**Stated exercise**.
Reproduce the records below verbatim, from their beginning down to and including the line containing "v(-48.45, -48.6) *". Leave the pictures out.

**Items**.
|---|
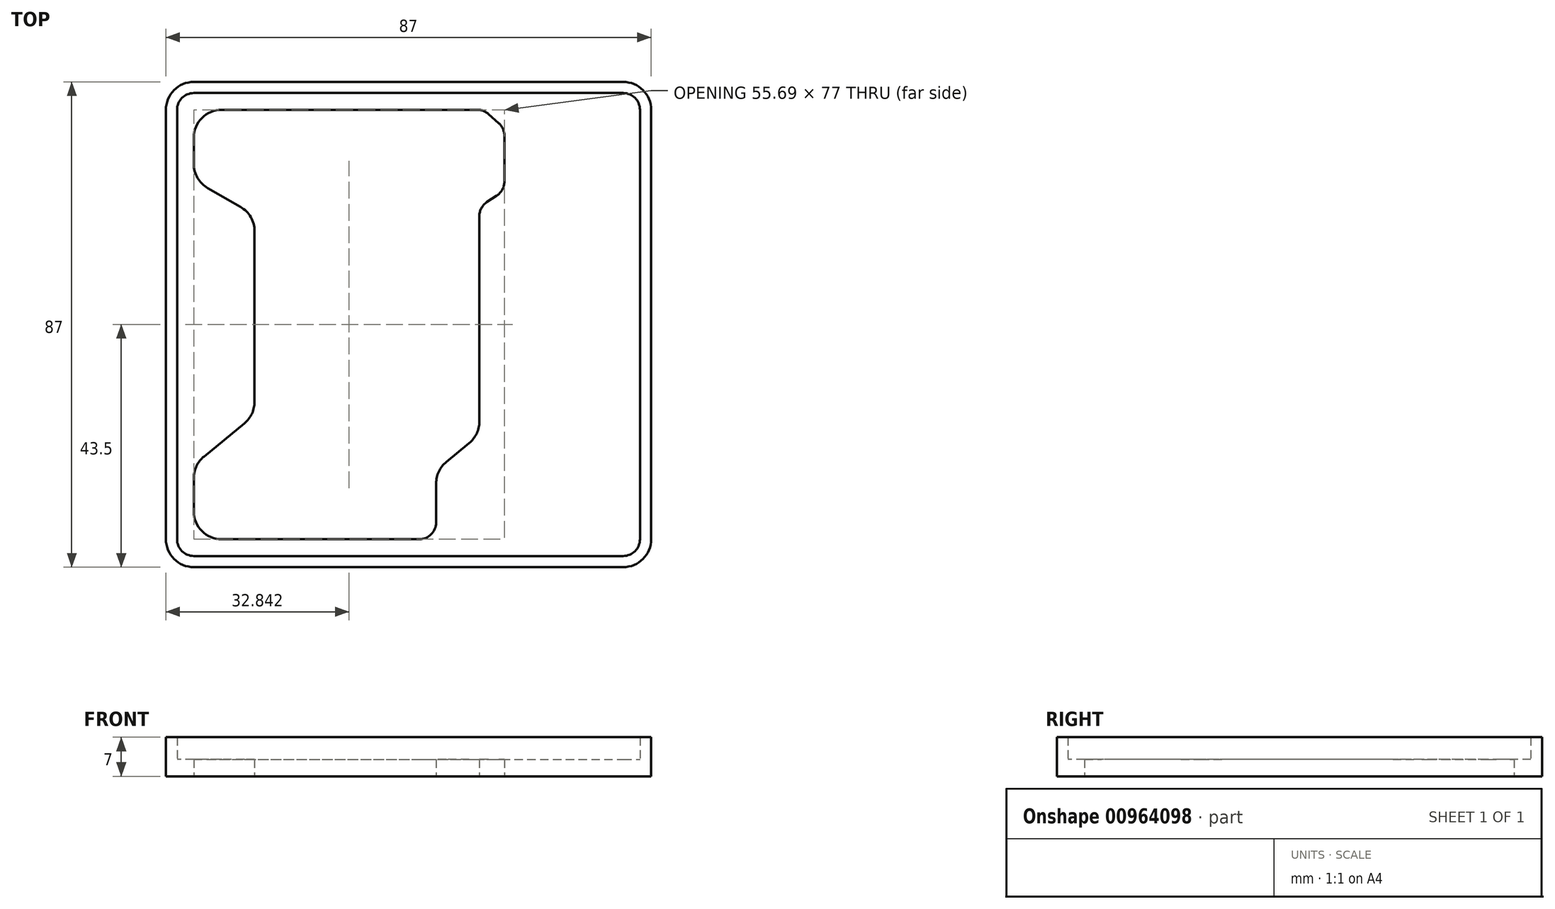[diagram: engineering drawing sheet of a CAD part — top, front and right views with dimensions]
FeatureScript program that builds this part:
annotation { "Feature Type Name" : "Feature", "Feature Type Description" : "" }
export const myFeature = defineFeature(function(context is Context, id is Id, definition is map)
    precondition{}
    {
        {
            var Q0;
            Q0=qCreatedBy(makeId("Top.planeOp"),FACE);
            var sketch = newSketch(context, id + "F0", { "sketchPlane" : qUnion([Q0])});
            skLineSegment(sketch, "E0.bottom", {"start": v(-43.45, 38.4) * mm, "end": v(33.55, 38.4) * mm});
            skLineSegment(sketch, "E0.top", {"start": v(-43.45, -48.6) * mm, "end": v(33.55, -48.6) * mm});
            skLineSegment(sketch, "E0.left", {"start": v(-48.45, 33.4) * mm, "end": v(-48.45, -43.6) * mm});
            skLineSegment(sketch, "E0.right", {"start": v(38.55, 33.4) * mm, "end": v(38.55, -43.6) * mm});
            skPoint(sketch, "E1.visualSharp", {"position": v(-48.45, 38.4) * mm});
            skArc(sketch, "E1.filletArc", {"start": v(-43.45, 38.4) * mm, "mid": v(-47, 36.94) * mm, "end": v(-48.45, 33.4) * mm});
            skPoint(sketch, "E2.visualSharp", {"position": v(38.55, 38.4) * mm});
            skArc(sketch, "E2.filletArc", {"start": v(38.55, 33.4) * mm, "mid": v(37.08, 36.94) * mm, "end": v(33.55, 38.4) * mm});
            skPoint(sketch, "E3.visualSharp", {"position": v(38.55, -48.6) * mm});
            skArc(sketch, "E3.filletArc", {"start": v(33.55, -48.6) * mm, "mid": v(37.08, -47.14) * mm, "end": v(38.55, -43.6) * mm});
            skPoint(sketch, "E4.visualSharp", {"position": v(-48.45, -48.6) * mm});
            skArc(sketch, "E4.filletArc", {"start": v(-48.45, -43.6) * mm, "mid": v(-47, -47.14) * mm, "end": v(-43.45, -48.6) * mm});
            skLineSegment(sketch, "E5.bottom", {"start": v(-43.45, 33.4) * mm, "end": v(-2.24, 33.4) * mm});
            skLineSegment(sketch, "E5.top", {"start": v(-43.45, -43.6) * mm, "end": v(-3, -43.6) * mm});
            skLineSegment(sketch, "E5.left", {"start": v(-43.45, 33.4) * mm, "end": v(-43.45, 23.7) * mm});
            skLineSegment(sketch, "E6", {"start": v(-40.94, 19.36) * mm, "end": v(-35.07, 16) * mm});
            skLineSegment(sketch, "E7", {"start": v(-32.56, 11.66) * mm, "end": v(-32.56, -18.94) * mm});
            skLineSegment(sketch, "E8", {"start": v(-34.39, -22.8) * mm, "end": v(-41.63, -28.76) * mm});
            skLineSegment(sketch, "E9.trimOffspring", {"start": v(-43.45, -32.62) * mm, "end": v(-43.45, -43.6) * mm});
            skLineSegment(sketch, "E10", {"start": v(7.74, 14.33) * mm, "end": v(7.74, -22.5) * mm});
            skLineSegment(sketch, "E11", {"start": v(5.92, -26.36) * mm, "end": v(1.82, -29.73) * mm});
            skLineSegment(sketch, "E12", {"start": v(0, -33.6) * mm, "end": v(0, -40.6) * mm});
            skPoint(sketch, "E13.visualSharp", {"position": v(-32.56, 14.55) * mm});
            skArc(sketch, "E13.filletArc", {"start": v(-32.56, 11.66) * mm, "mid": v(-33.23, 14.16) * mm, "end": v(-35.07, 16) * mm});
            skPoint(sketch, "E14.visualSharp", {"position": v(-32.56, -21.3) * mm});
            skArc(sketch, "E14.filletArc", {"start": v(-34.39, -22.8) * mm, "mid": v(-33.04, -21.08) * mm, "end": v(-32.56, -18.94) * mm});
            skPoint(sketch, "E15.visualSharp", {"position": v(0, -31.23) * mm});
            skArc(sketch, "E15.filletArc", {"start": v(1.82, -29.73) * mm, "mid": v(0.48, -31.46) * mm, "end": v(0, -33.6) * mm});
            skPoint(sketch, "E16.visualSharp", {"position": v(-43.45, -30.26) * mm});
            skArc(sketch, "E16.filletArc", {"start": v(-41.63, -28.76) * mm, "mid": v(-42.98, -30.49) * mm, "end": v(-43.45, -32.62) * mm});
            skPoint(sketch, "E17.visualSharp", {"position": v(7.74, -24.86) * mm});
            skArc(sketch, "E17.filletArc", {"start": v(5.92, -26.36) * mm, "mid": v(7.27, -24.64) * mm, "end": v(7.74, -22.5) * mm});
            skPoint(sketch, "E18.visualSharp", {"position": v(-43.45, 20.8) * mm});
            skArc(sketch, "E18.filletArc", {"start": v(-43.45, 23.7) * mm, "mid": v(-42.78, 21.2) * mm, "end": v(-40.94, 19.36) * mm});
            skLineSegment(sketch, "E19", {"start": v(9.1, 16.84) * mm, "end": v(10.88, 18.01) * mm});
            skLineSegment(sketch, "E20", {"start": v(12.24, 20.52) * mm, "end": v(12.24, 28.75) * mm});
            skLineSegment(sketch, "E21", {"start": v(0, 33.4) * mm, "end": v(7.4, 33.4) * mm});
            skLineSegment(sketch, "E22", {"start": v(9.41, 32.63) * mm, "end": v(11.24, 30.98) * mm});
            skLineSegment(sketch, "E23", {"start": v(-2.24, 33.4) * mm, "end": v(0, 33.4) * mm});
            skPoint(sketch, "E24.visualSharp", {"position": v(7.74, 15.95) * mm});
            skArc(sketch, "E24.filletArc", {"start": v(9.1, 16.84) * mm, "mid": v(8.1, 15.76) * mm, "end": v(7.74, 14.33) * mm});
            skPoint(sketch, "E25.visualSharp", {"position": v(12.24, 18.9) * mm});
            skArc(sketch, "E25.filletArc", {"start": v(10.88, 18.01) * mm, "mid": v(11.88, 19.1) * mm, "end": v(12.24, 20.52) * mm});
            skPoint(sketch, "E26.visualSharp", {"position": v(12.24, 30.09) * mm});
            skArc(sketch, "E26.filletArc", {"start": v(12.24, 28.75) * mm, "mid": v(11.98, 29.97) * mm, "end": v(11.24, 30.98) * mm});
            skPoint(sketch, "E27.visualSharp", {"position": v(8.56, 33.4) * mm});
            skArc(sketch, "E27.filletArc", {"start": v(9.41, 32.63) * mm, "mid": v(8.48, 33.2) * mm, "end": v(7.4, 33.4) * mm});
            skPoint(sketch, "E28.visualSharp", {"position": v(0, -43.6) * mm});
            skArc(sketch, "E28.filletArc", {"start": v(-3, -43.6) * mm, "mid": v(-0.88, -42.72) * mm, "end": v(0, -40.6) * mm});
            skSolve(sketch);
        }
        {
            var Q0;
            Q0=makeQuery(id+"F0.imprint","IMPRINT",FACE,{"disambiguationData":[TD([[makeQuery(id+"F0.imprint","IMPRINT",EDGE,{"derivedFrom":sQuery(id+"F0.wireOp",EDGE,"E0.bottom")}),-1.0]])]});
            extrude(context, id + "F1", {"entities" : qUnion([Q0]), "depth" : 3 * mm, "offsetDistance" : 25 * mm});
        }
        {
            var Q0;
            Q0=makeQuery(id+"F1.opExtrude","SWEPT_EDGE",EDGE,{"disambiguationData":[OSD([sQuery(id+"F0.wireOp",EDGE,"E5.bottom"),sQuery(id+"F0.wireOp",EDGE,"E5.left")])]});
            fillet(context, id + "F2", {"entities" : qUnion([Q0]), "radius" : 5 * mm, "tangentPropagation" : true, "allowEdgeOverflow" : false});
        }
        {
            var Q0;
            Q0=makeQuery(id+"F1.opExtrude","SWEPT_EDGE",EDGE,{"disambiguationData":[OSD([sQuery(id+"F0.wireOp",EDGE,"E5.top"),sQuery(id+"F0.wireOp",EDGE,"E9.trimOffspring")])]});
            fillet(context, id + "F3", {"entities" : qUnion([Q0]), "radius" : 5 * mm, "tangentPropagation" : true, "allowEdgeOverflow" : false});
        }
        {
            var Q0;
            Q0=makeQuery(id+"F1.opExtrude","CAP_FACE",FACE,{"disambiguationData":[OSD([sQuery(id+"F0.wireOp",EDGE,"E0.bottom"),sQuery(id+"F0.wireOp",EDGE,"E0.top"),sQuery(id+"F0.wireOp",EDGE,"E0.left"),sQuery(id+"F0.wireOp",EDGE,"E0.right"),sQuery(id+"F0.wireOp",EDGE,"E1.filletArc"),sQuery(id+"F0.wireOp",EDGE,"E2.filletArc"),sQuery(id+"F0.wireOp",EDGE,"E3.filletArc"),sQuery(id+"F0.wireOp",EDGE,"E4.filletArc"),sQuery(id+"F0.wireOp",EDGE,"E5.bottom"),sQuery(id+"F0.wireOp",EDGE,"E5.top"),sQuery(id+"F0.wireOp",EDGE,"E5.left"),sQuery(id+"F0.wireOp",EDGE,"E6"),sQuery(id+"F0.wireOp",EDGE,"E7"),sQuery(id+"F0.wireOp",EDGE,"E8"),sQuery(id+"F0.wireOp",EDGE,"E9.trimOffspring"),sQuery(id+"F0.wireOp",EDGE,"E10"),sQuery(id+"F0.wireOp",EDGE,"E11"),sQuery(id+"F0.wireOp",EDGE,"E12"),sQuery(id+"F0.wireOp",EDGE,"E13.filletArc"),sQuery(id+"F0.wireOp",EDGE,"E14.filletArc"),sQuery(id+"F0.wireOp",EDGE,"E15.filletArc"),sQuery(id+"F0.wireOp",EDGE,"E16.filletArc"),sQuery(id+"F0.wireOp",EDGE,"E17.filletArc"),sQuery(id+"F0.wireOp",EDGE,"E18.filletArc"),sQuery(id+"F0.wireOp",EDGE,"E19"),sQuery(id+"F0.wireOp",EDGE,"E20"),sQuery(id+"F0.wireOp",EDGE,"E21"),sQuery(id+"F0.wireOp",EDGE,"E22"),sQuery(id+"F0.wireOp",EDGE,"E23"),sQuery(id+"F0.wireOp",EDGE,"E24.filletArc"),sQuery(id+"F0.wireOp",EDGE,"E25.filletArc"),sQuery(id+"F0.wireOp",EDGE,"E26.filletArc"),sQuery(id+"F0.wireOp",EDGE,"E27.filletArc"),sQuery(id+"F0.wireOp",EDGE,"E28.filletArc")])],"isStart":false});
            var sketch = newSketch(context, id + "F4", { "sketchPlane" : qUnion([Q0])});
            skLineSegment(sketch, "E29.bottom", {"start": v(-43.45, 38.4) * mm, "end": v(33.55, 38.4) * mm});
            skLineSegment(sketch, "E29.top", {"start": v(-43.45, -48.6) * mm, "end": v(33.55, -48.6) * mm});
            skLineSegment(sketch, "E29.left", {"start": v(-48.45, 33.4) * mm, "end": v(-48.45, -43.6) * mm});
            skLineSegment(sketch, "E29.right", {"start": v(38.55, 33.4) * mm, "end": v(38.55, -43.6) * mm});
            skArc(sketch, "E30.filletArc", {"start": v(-43.45, 38.4) * mm, "mid": v(-47, 36.94) * mm, "end": v(-48.45, 33.4) * mm});
            skPoint(sketch, "E31.visualSharp", {"position": v(38.55, 38.4) * mm});
            skArc(sketch, "E31.filletArc", {"start": v(38.55, 33.4) * mm, "mid": v(37.08, 36.94) * mm, "end": v(33.55, 38.4) * mm});
            skArc(sketch, "E32.filletArc", {"start": v(33.55, -48.6) * mm, "mid": v(37.08, -47.14) * mm, "end": v(38.55, -43.6) * mm});
            skArc(sketch, "E33.filletArc", {"start": v(-48.45, -43.6) * mm, "mid": v(-47, -47.14) * mm, "end": v(-43.45, -48.6) * mm});
            skArc(sketch, "E34.0", {"start": v(-43.45, 36.4) * mm, "mid": v(-45.58, 35.52) * mm, "end": v(-46.45, 33.4) * mm});
            skLineSegment(sketch, "E34.1", {"start": v(-46.45, 33.4) * mm, "end": v(-46.45, -43.6) * mm});
            skLineSegment(sketch, "E34.2", {"start": v(-43.45, 36.4) * mm, "end": v(33.55, 36.4) * mm});
            skArc(sketch, "E34.3", {"start": v(-46.45, -43.6) * mm, "mid": v(-45.58, -45.72) * mm, "end": v(-43.45, -46.6) * mm});
            skArc(sketch, "E34.4", {"start": v(36.55, 33.4) * mm, "mid": v(35.67, 35.52) * mm, "end": v(33.55, 36.4) * mm});
            skLineSegment(sketch, "E34.5", {"start": v(36.55, 33.4) * mm, "end": v(36.55, -43.6) * mm});
            skArc(sketch, "E34.6", {"start": v(33.55, -46.6) * mm, "mid": v(35.67, -45.72) * mm, "end": v(36.55, -43.6) * mm});
            skLineSegment(sketch, "E34.7", {"start": v(-43.45, -46.6) * mm, "end": v(33.55, -46.6) * mm});
            skSolve(sketch);
        }
        {
            var Q0;
            Q0=makeQuery(id+"F4.imprint","IMPRINT",FACE,{"disambiguationData":[TD([[makeQuery(id+"F4.imprint","IMPRINT",EDGE,{"derivedFrom":sQuery(id+"F4.wireOp",EDGE,"E29.bottom")}),-1.0]])]});
            extrude(context, id + "F5", {"entities" : qUnion([Q0]), "operationType" : NewBodyOperationType.ADD, "depth" : 4 * mm, "offsetDistance" : 25 * mm});
        }
    });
|---|
**Solution to this exercise**.
[diagram: engineering drawing sheet of a CAD part — top, front and right views with dimensions]
FeatureScript program that builds this part:
annotation { "Feature Type Name" : "Feature", "Feature Type Description" : "" }
export const myFeature = defineFeature(function(context is Context, id is Id, definition is map)
    precondition{}
    {
        {
            var Q0;
            Q0=qCreatedBy(makeId("Top.planeOp"),FACE);
            var sketch = newSketch(context, id + "F0", { "sketchPlane" : qUnion([Q0])});
            skLineSegment(sketch, "E0.bottom", {"start": v(-43.45, 38.4) * mm, "end": v(33.55, 38.4) * mm});
            skLineSegment(sketch, "E0.top", {"start": v(-43.45, -48.6) * mm, "end": v(33.55, -48.6) * mm});
            skLineSegment(sketch, "E0.left", {"start": v(-48.45, 33.4) * mm, "end": v(-48.45, -43.6) * mm});
            skLineSegment(sketch, "E0.right", {"start": v(38.55, 33.4) * mm, "end": v(38.55, -43.6) * mm});
            skPoint(sketch, "E1.visualSharp", {"position": v(-48.45, 38.4) * mm});
            skArc(sketch, "E1.filletArc", {"start": v(-43.45, 38.4) * mm, "mid": v(-47, 36.94) * mm, "end": v(-48.45, 33.4) * mm});
            skPoint(sketch, "E2.visualSharp", {"position": v(38.55, 38.4) * mm});
            skArc(sketch, "E2.filletArc", {"start": v(38.55, 33.4) * mm, "mid": v(37.08, 36.94) * mm, "end": v(33.55, 38.4) * mm});
            skPoint(sketch, "E3.visualSharp", {"position": v(38.55, -48.6) * mm});
            skArc(sketch, "E3.filletArc", {"start": v(33.55, -48.6) * mm, "mid": v(37.08, -47.14) * mm, "end": v(38.55, -43.6) * mm});
            skPoint(sketch, "E4.visualSharp", {"position": v(-48.45, -48.6) * mm});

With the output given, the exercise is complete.